- _Dataset_
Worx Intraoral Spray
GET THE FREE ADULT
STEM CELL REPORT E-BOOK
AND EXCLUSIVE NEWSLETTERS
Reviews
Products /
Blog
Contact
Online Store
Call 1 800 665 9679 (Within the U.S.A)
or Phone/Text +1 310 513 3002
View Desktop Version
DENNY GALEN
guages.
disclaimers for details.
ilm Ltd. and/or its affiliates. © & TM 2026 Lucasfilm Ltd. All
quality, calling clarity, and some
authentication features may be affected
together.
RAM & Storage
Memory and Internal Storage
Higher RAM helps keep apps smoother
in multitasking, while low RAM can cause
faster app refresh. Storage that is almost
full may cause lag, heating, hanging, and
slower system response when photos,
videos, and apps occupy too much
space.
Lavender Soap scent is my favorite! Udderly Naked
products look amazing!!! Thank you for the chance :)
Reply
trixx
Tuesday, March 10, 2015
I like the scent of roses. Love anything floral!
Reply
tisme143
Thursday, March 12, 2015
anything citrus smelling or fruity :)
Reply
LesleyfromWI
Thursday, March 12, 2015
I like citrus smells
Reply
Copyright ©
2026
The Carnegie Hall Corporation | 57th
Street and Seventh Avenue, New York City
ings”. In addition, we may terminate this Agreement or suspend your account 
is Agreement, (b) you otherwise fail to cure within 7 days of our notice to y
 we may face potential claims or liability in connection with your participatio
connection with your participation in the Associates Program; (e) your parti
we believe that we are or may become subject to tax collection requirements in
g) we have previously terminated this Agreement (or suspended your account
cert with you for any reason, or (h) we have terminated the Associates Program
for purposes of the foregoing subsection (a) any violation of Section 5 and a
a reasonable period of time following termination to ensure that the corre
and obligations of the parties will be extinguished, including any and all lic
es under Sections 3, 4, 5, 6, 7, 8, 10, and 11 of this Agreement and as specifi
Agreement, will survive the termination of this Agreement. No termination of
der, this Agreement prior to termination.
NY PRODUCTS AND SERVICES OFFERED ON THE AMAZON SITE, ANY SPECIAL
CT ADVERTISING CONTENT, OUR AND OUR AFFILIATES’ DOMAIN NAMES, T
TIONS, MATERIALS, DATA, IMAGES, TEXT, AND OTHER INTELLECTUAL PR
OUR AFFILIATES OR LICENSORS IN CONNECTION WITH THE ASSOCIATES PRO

==

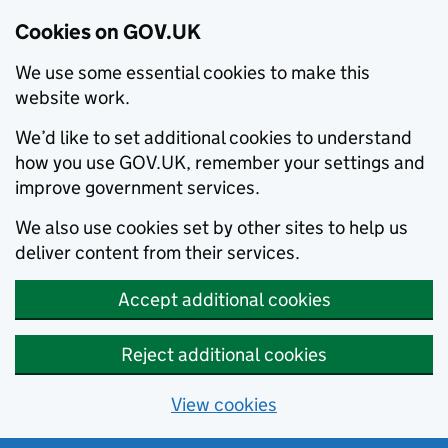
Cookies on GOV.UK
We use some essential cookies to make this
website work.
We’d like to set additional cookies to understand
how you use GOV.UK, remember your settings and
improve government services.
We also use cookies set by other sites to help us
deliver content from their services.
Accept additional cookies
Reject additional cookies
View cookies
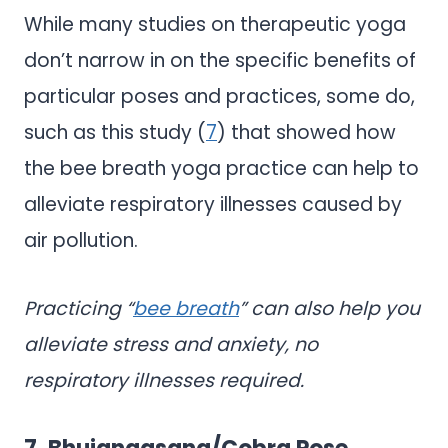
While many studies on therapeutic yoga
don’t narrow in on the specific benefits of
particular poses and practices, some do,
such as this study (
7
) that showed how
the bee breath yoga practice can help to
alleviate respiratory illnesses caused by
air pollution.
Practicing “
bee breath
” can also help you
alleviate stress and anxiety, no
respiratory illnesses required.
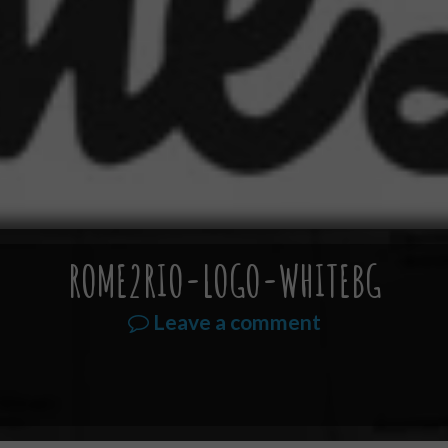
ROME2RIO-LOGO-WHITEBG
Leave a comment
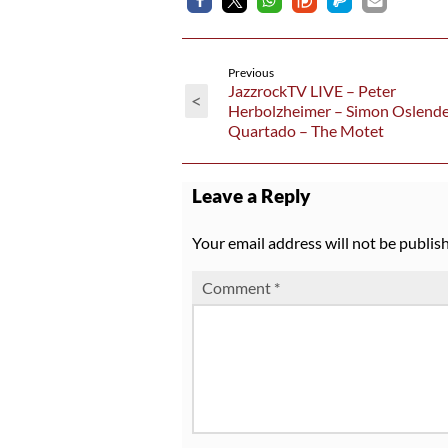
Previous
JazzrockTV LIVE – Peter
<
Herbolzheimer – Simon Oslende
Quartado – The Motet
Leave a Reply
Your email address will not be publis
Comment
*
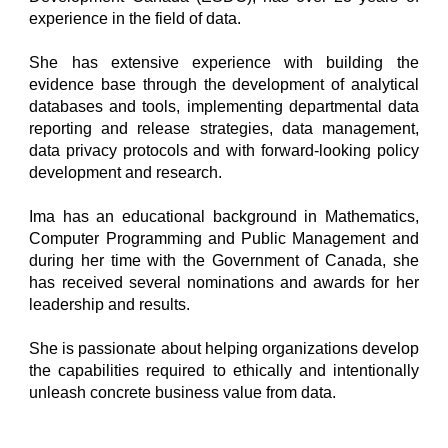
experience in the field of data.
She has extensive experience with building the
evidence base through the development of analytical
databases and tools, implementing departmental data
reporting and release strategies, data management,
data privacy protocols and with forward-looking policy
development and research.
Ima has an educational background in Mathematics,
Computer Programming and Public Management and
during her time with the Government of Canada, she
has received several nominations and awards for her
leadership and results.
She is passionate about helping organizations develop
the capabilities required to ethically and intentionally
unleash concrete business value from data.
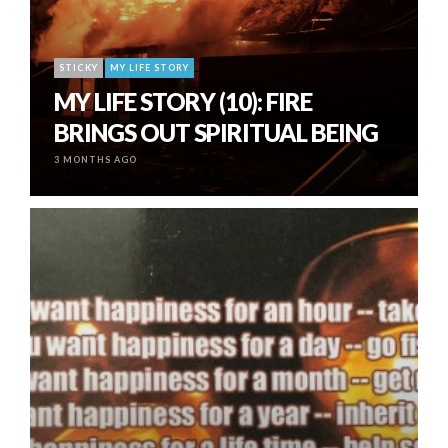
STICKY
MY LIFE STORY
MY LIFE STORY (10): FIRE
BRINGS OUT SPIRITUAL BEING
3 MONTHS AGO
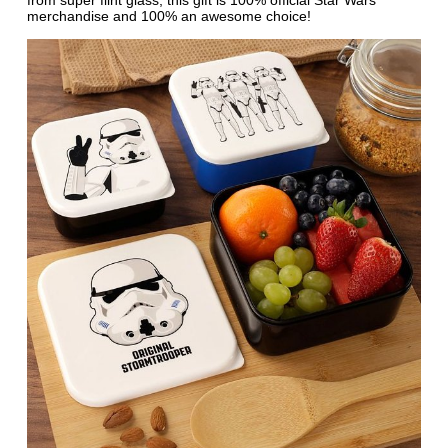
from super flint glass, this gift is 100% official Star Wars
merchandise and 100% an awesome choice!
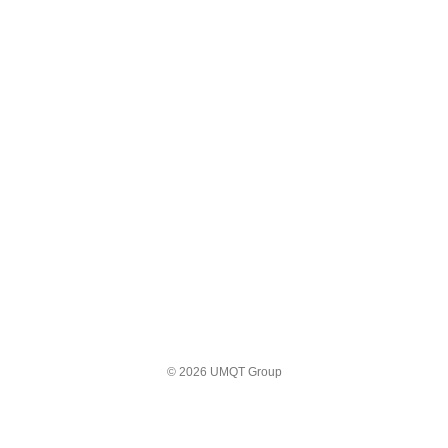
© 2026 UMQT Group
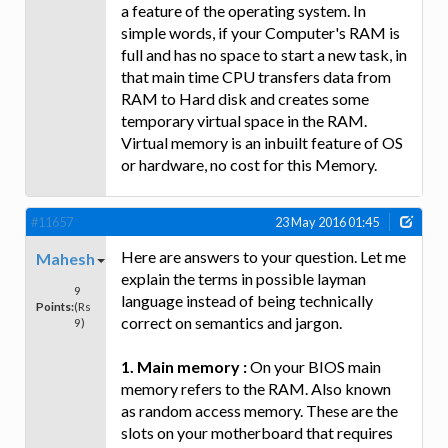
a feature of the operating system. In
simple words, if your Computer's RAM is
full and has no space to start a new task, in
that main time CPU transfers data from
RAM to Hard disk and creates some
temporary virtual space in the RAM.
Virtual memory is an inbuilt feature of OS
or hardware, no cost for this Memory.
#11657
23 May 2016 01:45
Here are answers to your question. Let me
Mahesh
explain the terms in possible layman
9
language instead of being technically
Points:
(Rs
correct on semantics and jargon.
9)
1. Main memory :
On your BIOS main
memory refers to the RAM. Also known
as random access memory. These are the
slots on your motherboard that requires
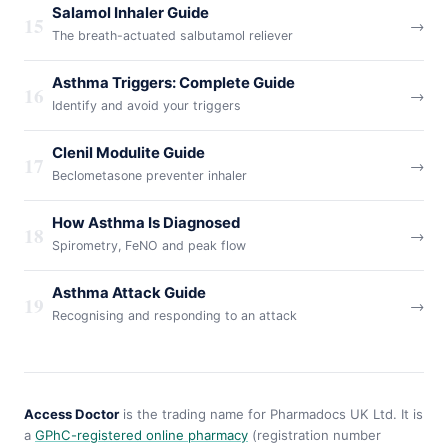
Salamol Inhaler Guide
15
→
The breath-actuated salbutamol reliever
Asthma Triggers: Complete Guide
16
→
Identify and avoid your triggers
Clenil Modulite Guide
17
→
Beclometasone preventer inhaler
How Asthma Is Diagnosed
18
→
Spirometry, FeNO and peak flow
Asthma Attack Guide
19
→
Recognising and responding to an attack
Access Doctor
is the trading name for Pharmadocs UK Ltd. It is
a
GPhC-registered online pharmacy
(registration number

---

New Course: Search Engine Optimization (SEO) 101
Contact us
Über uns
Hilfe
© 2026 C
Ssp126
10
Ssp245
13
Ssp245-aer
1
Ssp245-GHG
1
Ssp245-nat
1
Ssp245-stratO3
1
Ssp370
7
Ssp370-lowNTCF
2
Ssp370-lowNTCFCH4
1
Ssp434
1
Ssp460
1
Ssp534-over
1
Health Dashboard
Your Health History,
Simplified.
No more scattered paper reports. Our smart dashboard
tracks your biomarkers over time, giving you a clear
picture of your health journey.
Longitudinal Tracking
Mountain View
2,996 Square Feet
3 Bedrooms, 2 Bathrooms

- _Exercise aim_
In the material from the line with "Salamol Inhaler Guide" up to and including the line with "(registration number", change "Guide" to "Overview" and leave everything else the same. Give back only those lines.

- _Exercise solution_
Salamol Inhaler Overview
15
→
The breath-actuated salbutamol reliever
Asthma Triggers: Complete Overview
16
→
Identify and avoid your triggers
Clenil Modulite Overview
17
→
Beclometasone preventer inhaler
How Asthma Is Diagnosed
18
→
Spirometry, FeNO and peak flow
Asthma Attack Overview
19
→
Recognising and responding to an attack
Access Doctor
is the trading name for Pharmadocs UK Ltd. It is
a
GPhC-registered online pharmacy
(registration number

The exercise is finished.